The introduction of tame reindeer from Siberia into Alaska thus has a twofold importance:

(1) As the establishment of a profitable industry.

(2) As a relief of a starving people, a relief that will become more and more valuable as the years roll round, a relief that once established perpetuates itself.

This project is wiser than to pauperize the people of Alaska.

The revenue from that country warrants this attempt to make these people self sustaining.

The lease of the Seal Islands by the United States Treasury Department to the North American Commercial Company, on the basis of 100,000 skins, ought to yield a revenue of about $1,000,000 annually. Under the old lease the revenue was $317,500 annually.

The extending to Alaska of the benefits of the agricultural bill ap proved August 30, 1890, would give for the year ending June

1890

1891 1892

$15,000

16,000

17,000

48,000

From the act establishing agricultural experiment stations approved July 2, 1862, the sum of $15,000.

The joint resolution would therefore carry for the year ending June 30, 1892, $93,000, and for the following year, $33,000.

The committee report therefore this joint resolution with the following amendments and recommend that it pass.

INFORMATION GIVEN:
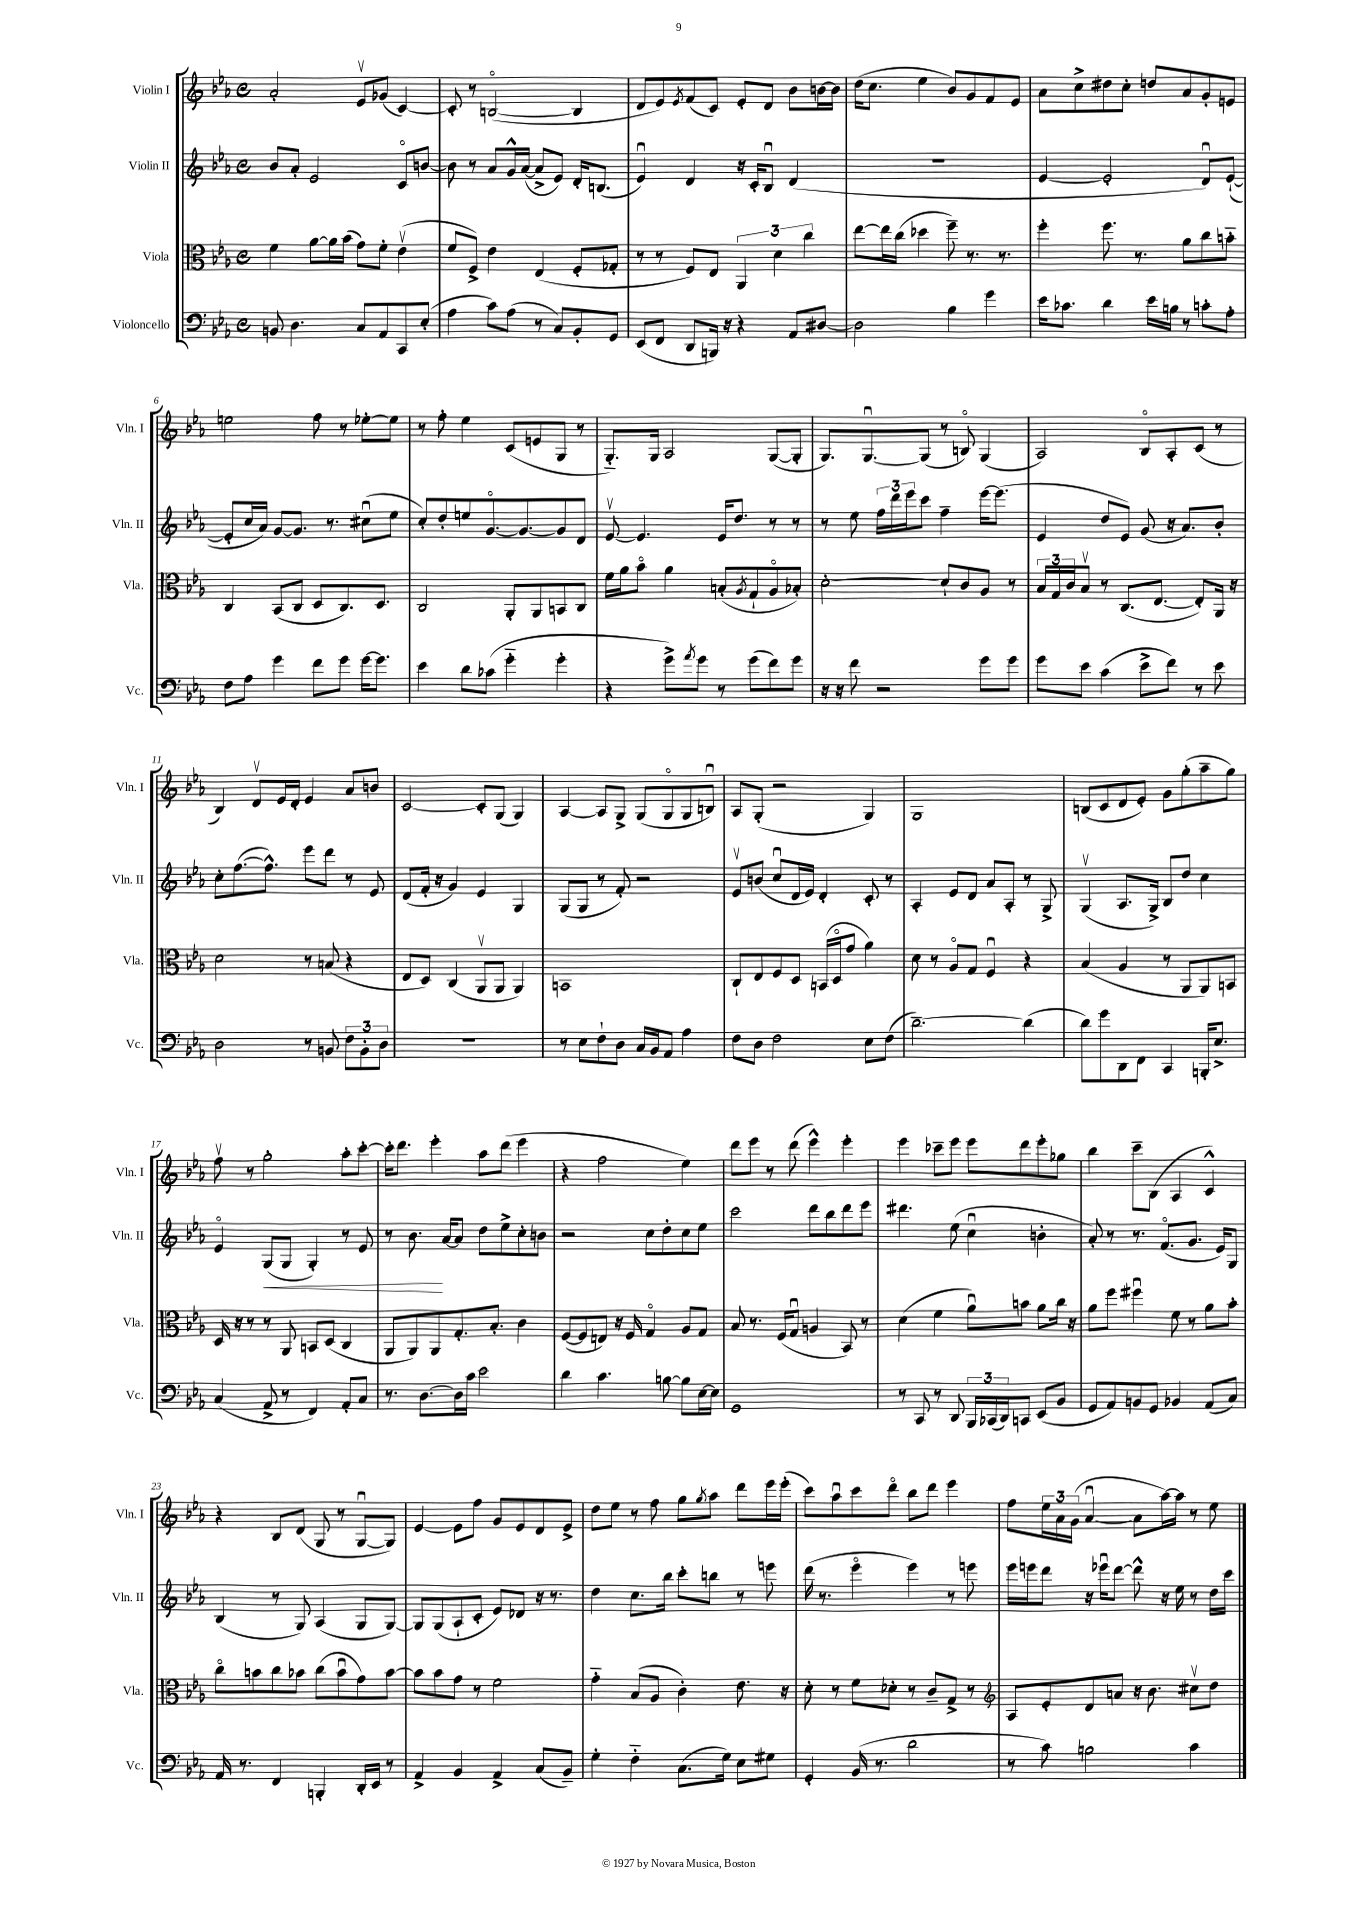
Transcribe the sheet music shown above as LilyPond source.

<<
\new StaffGroup <<
\new Staff = "s0" \with { instrumentName = "Violin I" shortInstrumentName = "Vln. I" } {
    \clef treble \key ees \major \defaultTimeSignature \time 4/4
    aes'2-. ees'8\upbow ges'8( c'4~) |
    c'8-. r8 b2~\flageolet( b4 |
    d'8 ees'8) \acciaccatura { ees'8 } f'8( c'8) ees'8-. d'8 bes'8 b'16~ b'16 |
    d''16( c''8. ees''4 bes'8) g'8 f'8 ees'8 |
    aes'8 c''8-> dis''8 c''8-. d''8 aes'8 g'8-. e'8 |
    e''2 f''8 r8 ees''8~-. ees''8 |
    r8 f''8-. ees''4 c'8( e'8 g8 r8 |
    g8.-_) g16 aes2 g8~( g8-. |
    g8.) g8.~\downbow g8( r8 b8\flageolet) g4( |
    aes2) bes8\flageolet aes8-. c'8( r8 |
    bes4) d'8\upbow ees'16 d'16-. ees'4 aes'8 b'8 |
    c'2~ c'8-. g8( g4) |
    aes4~ aes8 g8-> g8( g8\flageolet g8 b8\downbow) |
    aes8 g8-.( r2 g4) |
    g1 |
    b8( c'8 d'8 ees'8-.) g'8 g''8-.( aes''8-- g''8) |
    f''8\upbow r8 g''2-. aes''8-. c'''8~-. |
    c'''16-. d'''8. ees'''4-. aes''8 d'''8( ees'''4 |
    r4 f''2 ees''4) |
    d'''8 ees'''8 r8 d'''8( ees'''4-^) ees'''4-. |
    ees'''4 ces'''8-- ees'''8 ees'''8 d'''8 ees'''8-. ges''8 |
    bes''4 c'''8-- bes8( aes4 c'4-^) |
    r4 bes8 d'8( g8 r8 g8~\downbow g8) |
    ees'4~ ees'8 f''8 g'8 ees'8 d'8 ees'8-> |
    d''8 ees''8 r8 f''8 g''8 \acciaccatura { g''8 } aes''8 d'''8 ees'''16 ees'''16-.( |
    c'''8) aes''8\downbow c'''8 d'''8\flageolet bes''8 d'''8 ees'''4 |
    f''8 \tuplet 3/2 { ees''16 aes'16 g'16( } aes'4~\downbow aes'8 aes''16~) aes''16 r8 ees''8 \bar "|." |
}
\new Staff = "s1" \with { instrumentName = "Violin II" shortInstrumentName = "Vln. II" } {
    \clef treble \key ees \major \defaultTimeSignature \time 4/4
    bes'8 aes'8-. ees'2 c'8\flageolet b'8~ |
    b'8 r8 aes'8 g'16-^ aes'16~( aes'8-> ees'8) d'16-. b8.( |
    ees'4\downbow) d'4 r16 c'16-. bes8\downbow d'4( |
    R1 |
    ees'4~ ees'2-. d'8\downbow) ees'8~-!( |
    ees'8-. c''16 aes'16) g'8~ g'8. r8. cis''8\downbow( ees''8 |
    c''8-.) d''8-. e''8 g'8.~\flageolet g'8.~ g'8 d'8 |
    ees'8~\upbow ees'4. ees'16 d''8. r8 r8 |
    r8 ees''8 \tuplet 3/2 { f''16 d'''16 ees'''16 } c'''8 f''4-- ees'''16~ ees'''8.( |
    ees'4 d''8 ees'8) g'8( r16 aes'8.) bes'8-. |
    c''8-. f''8.~( f''8.-^) ees'''8 d'''8 r8 ees'8 |
    d'8( f'16-. r16 g'4) ees'4 g4 |
    g8( g8 r8 f'8-.) r2 |
    ees'8\upbow b'8( c''8\downbow d'16 ees'16) d'4-. c'8-. r8 |
    aes4-. ees'8 d'8 aes'8 aes8-. r8 g8-> |
    g4\upbow( aes8. g16->) bes8 d''8 c''4 |
    ees'4\flageolet g8\<( g8 g4-.) r8 ees'8 |
    r8 bes'8.\! aes'16~ aes'8 d''8 ees''8-> c''8-. b'8 |
    r2 c''8 d''8-. c''8 ees''8 |
    c'''2 d'''8 bes''8 d'''8 ees'''8 |
    dis'''4. ees''8( c''4\downbow b'4-. |
    aes'8-.) r8 r8. f'8.\flageolet( g'8. ees'16) g8 |
    bes4( r8 g8) aes4( g8 g8~) |
    g8 g8( aes8-! c'8-. ees'8) des'8 r16 r8. |
    d''4 c''8. bes''16 c'''8-. b''8 r8 e'''8 |
    d'''16( r8. ees'''4\flageolet ees'''4) r8 e'''8 |
    ees'''16 e'''16 d'''8 r16 ees'''16\downbow d'''8~ d'''8-^ r16 ees''16 r8 d''16 c'''16 \bar "|." |
}
\new Staff = "s2" \with { instrumentName = "Viola" shortInstrumentName = "Vla." } {
    \clef alto \key ees \major \defaultTimeSignature \time 4/4
    f'4 aes'8~ aes'16 bes'16( g'8) f'8-. ees'4\upbow( |
    f'8 f8->) ees'4 ees4( f8-. ges8-. |
    r8 r8 f8) ees8 \tuplet 3/2 { aes,4 d'4 c''4 } |
    ees''8~ ees''16 c''16( des''4 f''8--) r8. r8. |
    f''4-. f''8. r8. aes'8 c''8 b'8-_ |
    c4 bes,8( c8 d8 c8.) d8. |
    c2 aes,8-. aes,8 b,8 c8 |
    f'16 aes'16 bes'8\flageolet aes'4 b8-.( \acciaccatura { aes8 } g8-! aes8\flageolet bes8-.) |
    d'2~-. d'8-! c'8 aes8 r8 |
    \tuplet 3/2 { bes16 g16 c'16 } bes8\upbow r8 c8.( ees8.~ ees8-.) aes,16 r16 |
    d'2 r8 b8( r4 |
    ees8 d8) c4( aes,8\upbow aes,8 aes,4) |
    b,1 |
    c8-! ees8 f8 d8 b,16( d16\flageolet g'8 aes'4) |
    d'8 r8 aes8\flageolet g8 f4\downbow r4 |
    bes4( aes4 r8 aes,8 aes,8) b,8 |
    d16 r16 r8 r8 aes,8 b,8 d8( c4 |
    aes,8 aes,8) aes,8 g8.-. bes8.-. c'4 |
    f8~( f8 e8) r16 f16 g4\flageolet aes8 g8 |
    bes8 r8. f16( g8\downbow a4 bes,8) r8 |
    d'4( f'4 aes'8\downbow) b'8 aes'8 c''16 r16 |
    aes'8 f''8 fis''4\downbow f'8 r8 aes'8 bes'8-. |
    c''8\flageolet b'8 c''8 bes'8 c''8( bes'8\downbow g'8) bes'8~ |
    bes'8 bes'8 g'8 r8 f'2 |
    g'4-_ bes8( aes8 c'4-.) ees'8. r16 |
    d'8-. r8 f'8 des'8-. r8 c'8-- g8-> r8 |
    \clef treble aes8 ees'8-. d'8 a'8 r16 bes'8. cis''8\upbow d''8 \bar "|." |
}
\new Staff = "s3" \with { instrumentName = "Violoncello" shortInstrumentName = "Vc." } {
    \clef bass \key ees \major \defaultTimeSignature \time 4/4
    b,8 d4. c8 aes,8 c,8 ees8-.( |
    aes4 c'8) aes8( r8 c8) bes,8-. g,8 |
    ees,8( f,8 d,8 b,,16) r16 r4 aes,8 dis8~ |
    dis2 bes4 g'4 |
    ees'16 ces'8. d'4 ees'16 b16 r8 c'8-. aes8-. |
    f8 aes8 g'4 f'8 g'8 g'16~ g'8. |
    ees'4 d'8 ces'8( g'4-_ g'4-. |
    r4 g'8->) \acciaccatura { aes'8 } g'8 r8 g'8( f'8) g'8 |
    r16 r16 f'8 r2 g'8 g'8 |
    g'8 ees'8 c'4( ees'8-> f'8) r8 ees'8 |
    d2 r8 b,8 \tuplet 3/2 { f8 b,8-. d8 } |
    R1 |
    r8 ees8 f8-! d8 c16 bes,16 aes,8 aes4 |
    f8 d8 f2 ees8 f8( |
    d'2.~--) d'4( |
    d'8) g'8 d,8 f,8 c,4 b,,16-. ees8.-> |
    c4( aes,8-> r8 f,4) aes,8-. c8 |
    r8. d8.~ d16 c'16 ees'2 |
    d'4 c'4. b8~ b8 ees16~ ees16 |
    g,1 |
    r8 c,8 r8 d,8 \tuplet 3/2 { bes,,16 ces,16( d,16) } c,8 ees,8( bes,8 |
    g,8 aes,8) b,8 g,8 bes,4 aes,8( c8) |
    aes,16 r8. f,4 b,,4-. d,16-. ees,16 r8 |
    aes,4-> bes,4 aes,4-> c8( bes,8--) |
    g4-. f4-_ c8.( g16) ees8 gis8 |
    g,4-. bes,16( r8. d'2 |
    r8 c'8) b2 c'4 \bar "|." |
}
>>
>>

GIVEN PROBLEM: Continue the report on bringing tame reindeer into Alaska from the point where it stops.

WRITTEN ANSWER:
In line 4, page 2, after the word "to" insert "give any assent required by either of said acts, and to."

In line 4, page 2, after the word "benefits" insert "and provisions." In line 6, page 2, after "Territory" insert " of Alaska."

In line 7, page 2, after the word "acts" add "in like manner as for any other Territory."

APPENDIX.

DEPARTMENT OF THE INTERIOR,
Washington, December 15, 1890.

SIR: I have the honor to inclose, for the information of the Senate, a copy of a letter from the Commissioner of Education, of date December 5, 1890, and also a copy of a letter from Dr. Sheldon Jackson, United States general agent of education in Alaska, to the Commissioner, of date November 12, 1890, relative to the impoverished and destitute condition of the native inhabitants in Alaska, consequent upon the destruction of their sources of livelihood by the whaling-fishery, seal-hunting, and walrus-hunting industries, and suggesting the establishment of an agricultural and mechanical college and the instruction by means of the same of the natives in the rearing and management of the domestic reindeer for their support, the same to be introduced from eastern Siberia and northern Europe.

Very respectfully,

The PRESIDENT OF THE UNITED STATES SENATE.

GEO. CHANDLER,

Acting Secretary.

DEPARTMENT OF THE INTERIOR, Bureau of Education,

Washington, D. C., December 26, 1890.

SIR: On the 5th instant I had the honor of transmitting to you a report from Dr. Sheldon Jackson, general agent of education for Alaska, in which he stated that the Eskimo of Arctic Alaska were on the verge of starvation, and recommended that we avail ourselves of the benefit of the several acts of Congress for promoting instruction in agriculture and the mechanic arts, and thereby provide a way of introducing into Alaska the domesticated reindeer of Siberia.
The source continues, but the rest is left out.